[[ LISTED RECORDS, beginning ]]
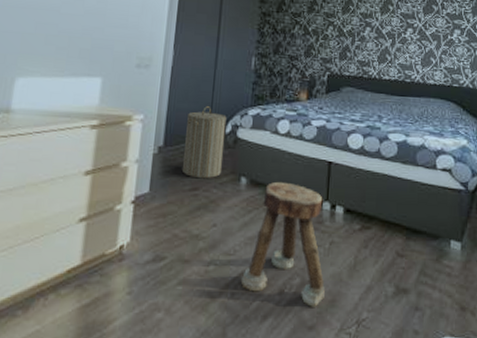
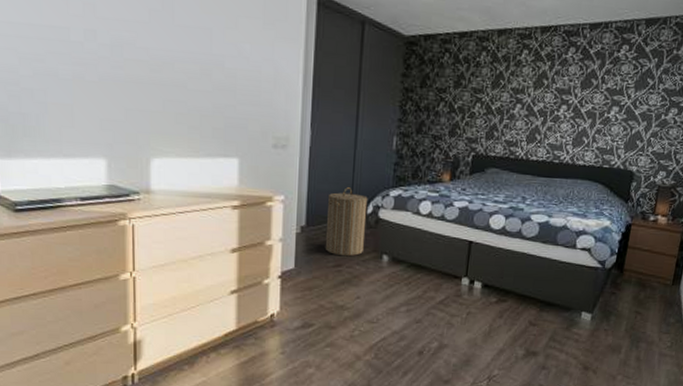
stool: present [240,181,325,307] -> none [383,259,462,366]

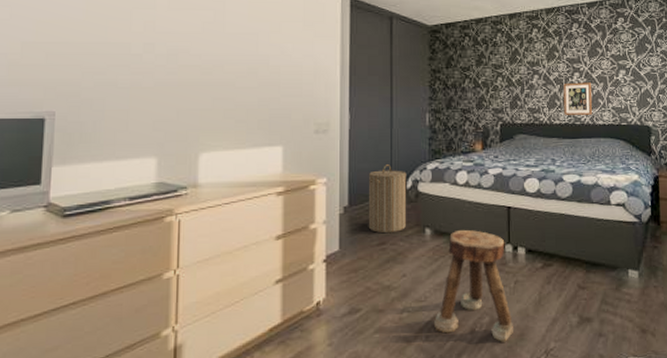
stool: none [383,259,462,366] -> present [433,229,513,342]
picture frame: none [543,116,579,154] -> present [563,82,592,115]

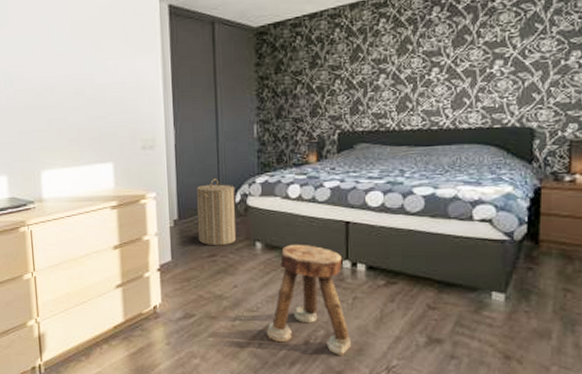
picture frame: present [563,82,592,115] -> none [417,78,456,119]

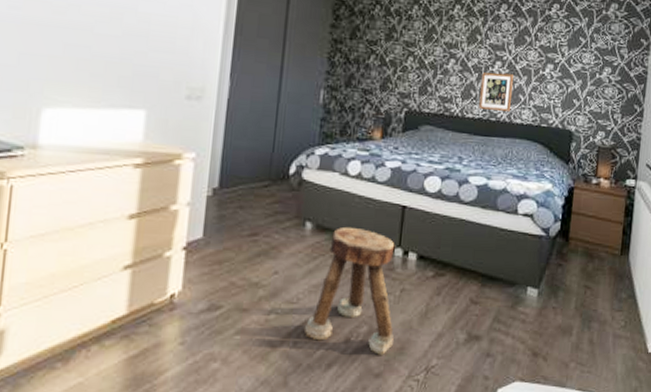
laundry hamper: present [196,179,236,246] -> none [239,144,291,224]
picture frame: none [417,78,456,119] -> present [479,72,514,111]

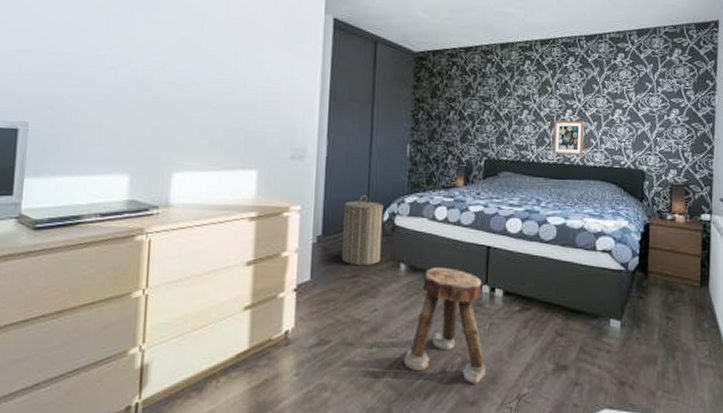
laundry hamper: none [239,144,291,224] -> present [341,195,384,266]

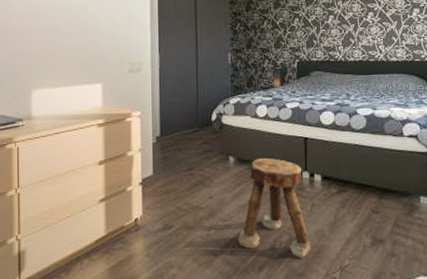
laundry hamper: present [341,195,384,266] -> none [177,99,212,161]
picture frame: present [553,120,585,155] -> none [358,21,386,53]

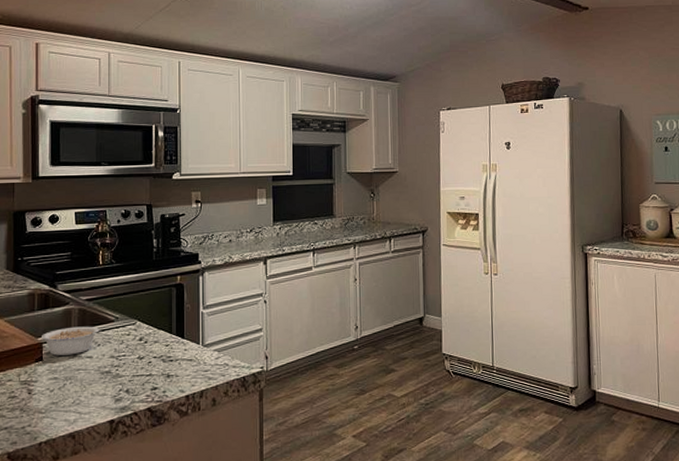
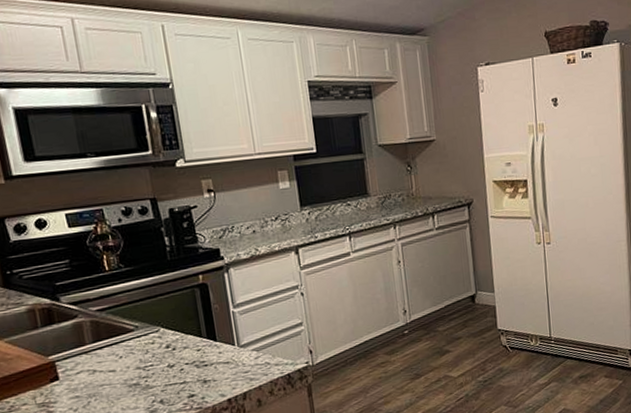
legume: present [42,326,102,356] -> none [52,338,122,373]

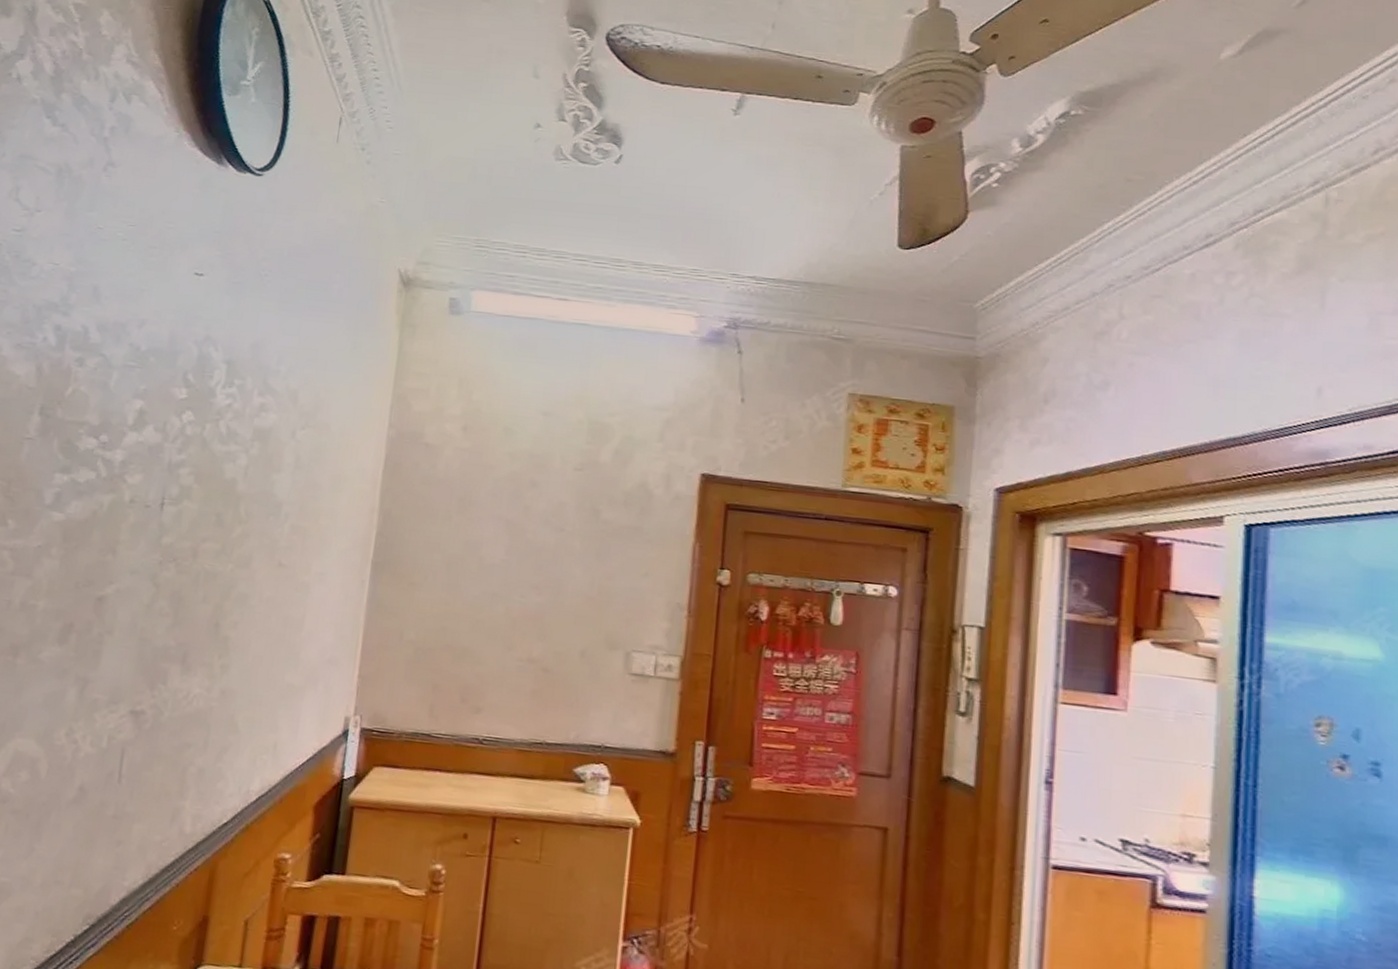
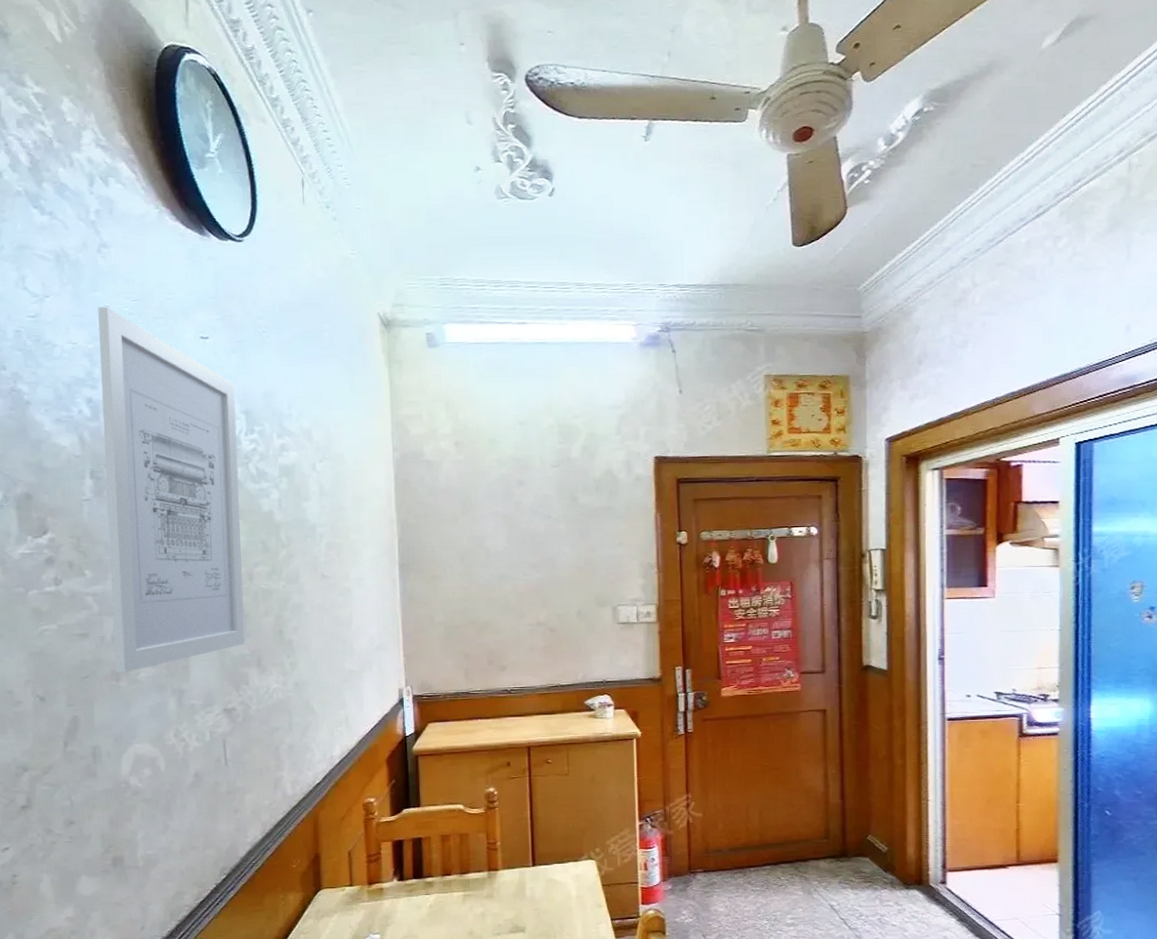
wall art: none [15,228,221,649] -> present [98,306,245,673]

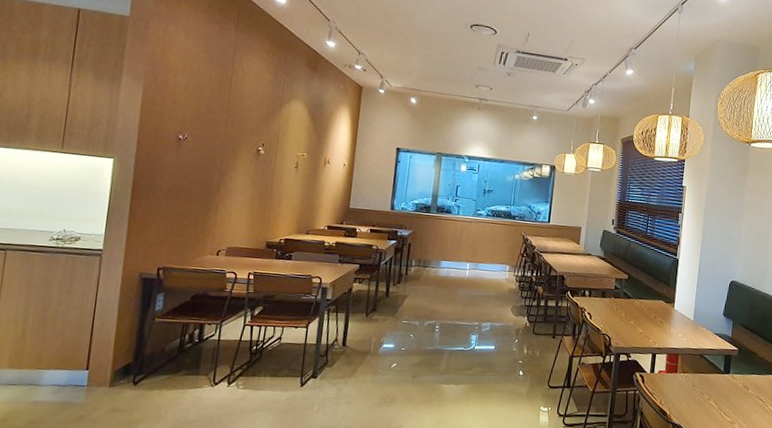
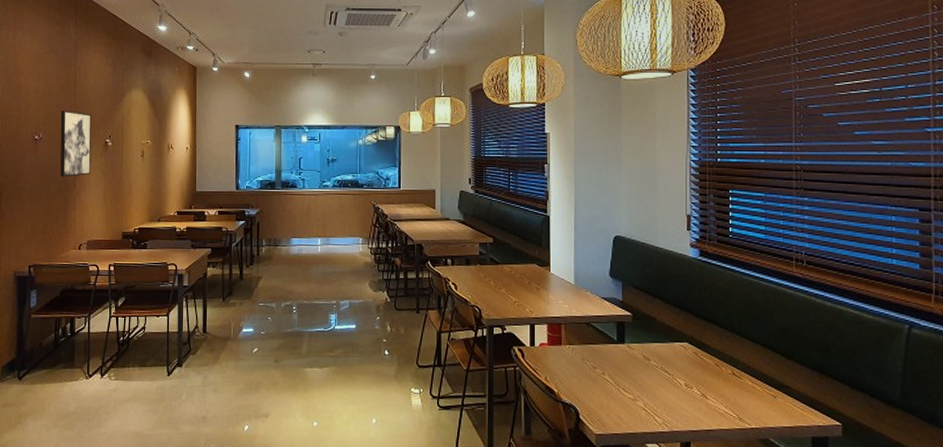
wall art: none [204,112,245,181] -> present [60,110,91,177]

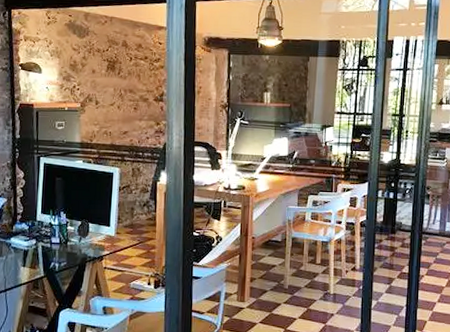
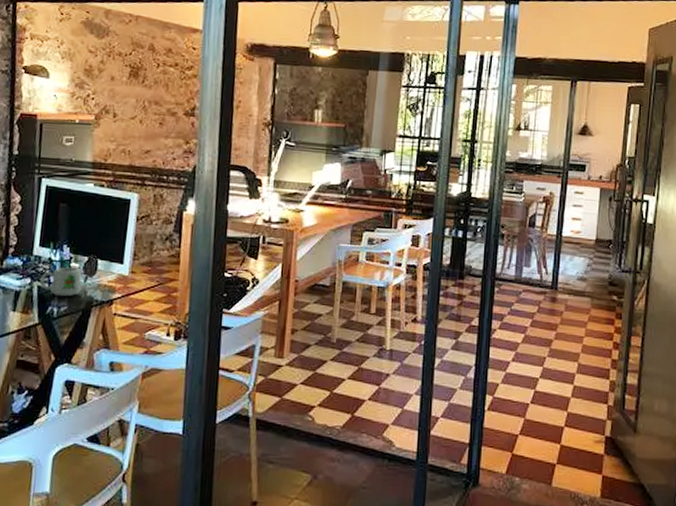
mug: none [44,229,78,254] -> present [40,266,83,297]

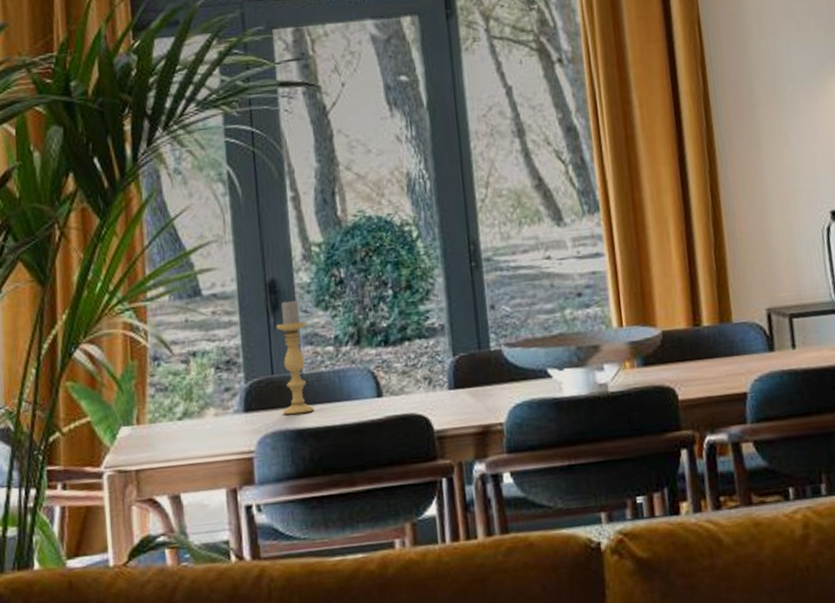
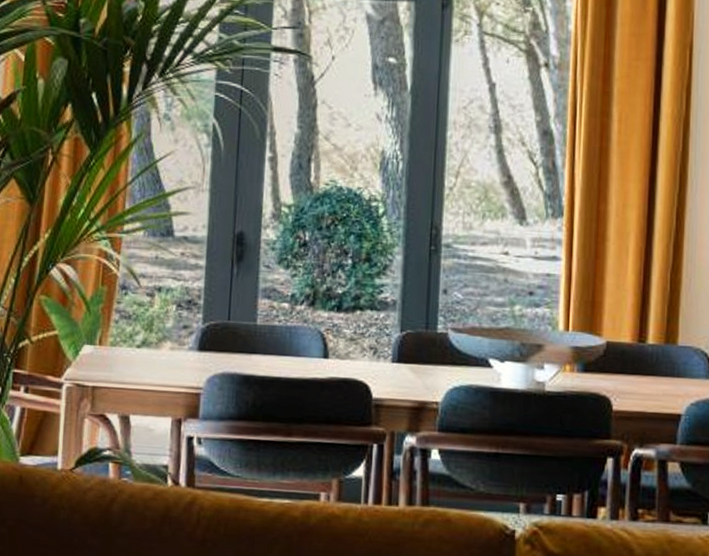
candle holder: present [276,299,315,415] -> none [233,252,266,361]

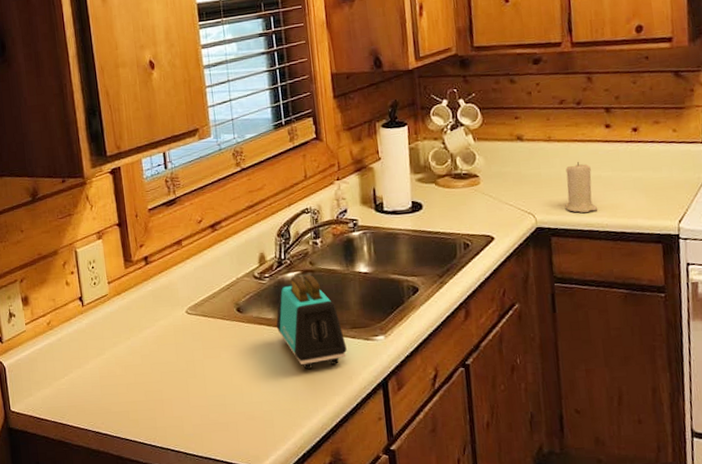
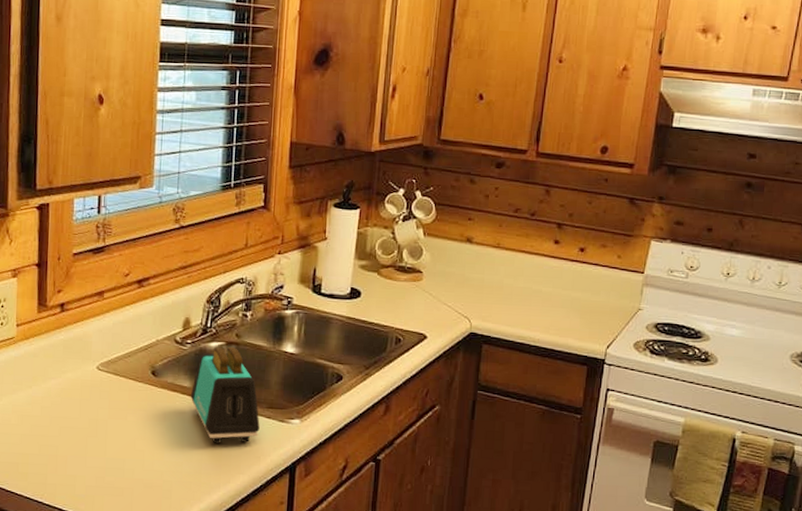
candle: present [565,162,598,214] -> none [502,273,533,326]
[[ LISTED RECORDS, end ]]
WHAT YOU WILL DO: Transcribe every entry exactly. Leave out the pictures.

EXERCISE RESULT:
stool: present [240,181,325,307] -> none [383,259,462,366]

stool: none [383,259,462,366] -> present [433,229,513,342]
picture frame: none [543,116,579,154] -> present [563,82,592,115]

picture frame: present [563,82,592,115] -> none [417,78,456,119]

laundry hamper: present [196,179,236,246] -> none [239,144,291,224]
picture frame: none [417,78,456,119] -> present [479,72,514,111]

laundry hamper: none [239,144,291,224] -> present [341,195,384,266]

laundry hamper: present [341,195,384,266] -> none [177,99,212,161]
picture frame: present [553,120,585,155] -> none [358,21,386,53]

legume: present [42,326,102,356] -> none [52,338,122,373]

wall art: none [15,228,221,649] -> present [98,306,245,673]

wall art: none [204,112,245,181] -> present [60,110,91,177]

mug: none [44,229,78,254] -> present [40,266,83,297]

candle holder: present [276,299,315,415] -> none [233,252,266,361]

candle: present [565,162,598,214] -> none [502,273,533,326]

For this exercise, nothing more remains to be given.